Pero llovía y llovía en la Costa Azul. El mar había desaparecido. Tronaba el cielo, lleno de parpadeantes resplandores y los árboles de la recién venida primavera se doblaban, gimiendo. Parecía más bien un tremendo funeral para Wagner que para Picasso.

...Pero y ahora, Dios mío, se va acercando el año 2000. Y yo habré cumplido en el segundo año de ese nuevo milenio los 100. Pero los ojos de Picasso seguirán aquí, tan insufribles y extraños como siempre. Ellos alcanzaron a ver el desembarco del hombre en la Luna. Pero su aventura fue más grande entre nosotros en la tierra, pues fue tan sólo conducida por una sola mano, mucho más arriesgada, mucho más viva, siendo muy odiada y combatida desde los primeros momentos de su aparición, pensándose que lo que traía era un túnel sin salida posible, cuando en verdad lo que estaba abriendo aquí en este planeta, haciéndolo ascender de su costra, era otro mundo, un mundo de luz que nadie había explorado, una nueva visión que la propia tierra no había descubierto. Y era entonces la época en que él, sobre todo, hubiera sido quemado vivo en medio de una plaza, toro bravo del sacrificio, humeante de sangre, provocativo tenaz y peligroso. Todo un larguísimo tren sin fin hubiera podido partir de sus ojos, recorriendo el universo entero con su obra. El vagón azul. El vagón rosa. El cubista. El del teatro. El de los toros. El de los monstruos. El de la paz. El de la guerra. El de la poesía. Se permite fumar. Mejor, en pipa. Se puede gritar lo que se quiera. Decir todo: insultos, chuflas, palabrotas. Reír hasta retorcerse los nervios. Cantar desde lo más horrendo hasta lo más sublime. Llorar lágrimas como piedras. Hay tiempo para más. El tren no para nunca. Corre a todo correr. A una velocidad desconocida. Sigue y sigue hasta el infinito. Y el infinito no se acaba. No termina nunca. No tiene fin. No muere. Es inmortal.
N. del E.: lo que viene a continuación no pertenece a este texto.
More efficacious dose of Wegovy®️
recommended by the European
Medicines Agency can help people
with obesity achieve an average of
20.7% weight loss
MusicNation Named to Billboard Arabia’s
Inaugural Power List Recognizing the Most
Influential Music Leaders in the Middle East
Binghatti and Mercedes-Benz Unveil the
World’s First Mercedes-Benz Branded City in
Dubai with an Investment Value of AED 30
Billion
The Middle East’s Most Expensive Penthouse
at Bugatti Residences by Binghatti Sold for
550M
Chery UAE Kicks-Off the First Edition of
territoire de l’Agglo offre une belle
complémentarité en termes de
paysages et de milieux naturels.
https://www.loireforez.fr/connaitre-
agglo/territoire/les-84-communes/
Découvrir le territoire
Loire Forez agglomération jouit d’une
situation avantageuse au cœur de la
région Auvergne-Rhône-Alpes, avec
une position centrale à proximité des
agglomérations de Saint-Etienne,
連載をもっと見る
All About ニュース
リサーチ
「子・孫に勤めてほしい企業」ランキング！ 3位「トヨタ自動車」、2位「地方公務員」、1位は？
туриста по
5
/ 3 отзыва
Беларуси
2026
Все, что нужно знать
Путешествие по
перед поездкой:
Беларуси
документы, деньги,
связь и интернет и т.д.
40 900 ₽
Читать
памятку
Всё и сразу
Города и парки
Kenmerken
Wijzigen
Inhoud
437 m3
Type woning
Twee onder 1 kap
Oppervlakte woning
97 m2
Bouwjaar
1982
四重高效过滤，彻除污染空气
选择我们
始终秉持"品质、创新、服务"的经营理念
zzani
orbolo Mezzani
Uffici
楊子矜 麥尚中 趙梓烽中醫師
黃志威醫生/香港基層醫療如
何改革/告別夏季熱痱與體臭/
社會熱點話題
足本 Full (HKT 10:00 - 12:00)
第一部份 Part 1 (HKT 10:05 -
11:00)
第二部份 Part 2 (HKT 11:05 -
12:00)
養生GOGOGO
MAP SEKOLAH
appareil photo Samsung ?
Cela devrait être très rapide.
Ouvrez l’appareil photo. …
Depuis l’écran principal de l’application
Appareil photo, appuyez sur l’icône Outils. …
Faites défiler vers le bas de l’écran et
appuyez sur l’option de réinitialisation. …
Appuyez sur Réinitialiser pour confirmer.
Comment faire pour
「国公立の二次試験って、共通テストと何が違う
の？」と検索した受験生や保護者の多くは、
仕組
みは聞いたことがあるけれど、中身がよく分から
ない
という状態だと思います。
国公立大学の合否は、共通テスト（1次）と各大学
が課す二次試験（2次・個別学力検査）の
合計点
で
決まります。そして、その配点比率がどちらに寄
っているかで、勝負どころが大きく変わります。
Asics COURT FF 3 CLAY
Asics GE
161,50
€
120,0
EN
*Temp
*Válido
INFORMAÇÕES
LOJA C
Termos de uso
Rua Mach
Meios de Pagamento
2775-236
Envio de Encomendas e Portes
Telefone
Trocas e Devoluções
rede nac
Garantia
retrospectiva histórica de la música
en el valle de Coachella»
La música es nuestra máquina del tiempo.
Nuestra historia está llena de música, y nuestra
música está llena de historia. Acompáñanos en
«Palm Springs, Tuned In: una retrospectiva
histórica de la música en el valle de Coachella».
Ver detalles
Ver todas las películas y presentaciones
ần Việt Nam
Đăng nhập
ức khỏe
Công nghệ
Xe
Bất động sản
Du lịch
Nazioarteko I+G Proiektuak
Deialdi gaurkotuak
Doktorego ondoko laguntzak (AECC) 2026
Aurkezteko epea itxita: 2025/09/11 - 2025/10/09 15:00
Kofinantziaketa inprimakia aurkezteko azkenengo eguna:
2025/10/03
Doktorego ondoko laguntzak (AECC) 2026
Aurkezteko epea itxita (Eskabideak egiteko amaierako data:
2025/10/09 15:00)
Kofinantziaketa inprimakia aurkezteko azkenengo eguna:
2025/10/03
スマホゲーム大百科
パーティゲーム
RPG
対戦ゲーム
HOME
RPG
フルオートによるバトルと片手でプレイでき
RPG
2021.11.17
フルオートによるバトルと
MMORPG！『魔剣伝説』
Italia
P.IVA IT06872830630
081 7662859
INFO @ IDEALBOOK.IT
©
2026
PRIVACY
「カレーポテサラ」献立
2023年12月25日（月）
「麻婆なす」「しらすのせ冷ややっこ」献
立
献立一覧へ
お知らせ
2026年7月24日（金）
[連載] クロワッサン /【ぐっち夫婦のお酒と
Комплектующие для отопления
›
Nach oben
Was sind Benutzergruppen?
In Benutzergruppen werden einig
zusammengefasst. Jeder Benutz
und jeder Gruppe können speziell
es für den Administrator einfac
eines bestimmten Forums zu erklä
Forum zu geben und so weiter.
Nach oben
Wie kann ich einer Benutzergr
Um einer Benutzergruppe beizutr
Ahora, en Madrid, y en una extensa y alegre exposición de fotografías de Picasso, pude revivir, enfrentándomelas, las punzantes pupilas del pintor. Y me repetí, completando aquellos versos de la mágica letrilla gongorina: "Mátanme los ojos / de aquel andaluz. / Háganme si muero / la mortaja azul".

Esa mortaja sería el mar de Málaga, espejeando el cielo sin límites y azul de todo el Mediterráneo.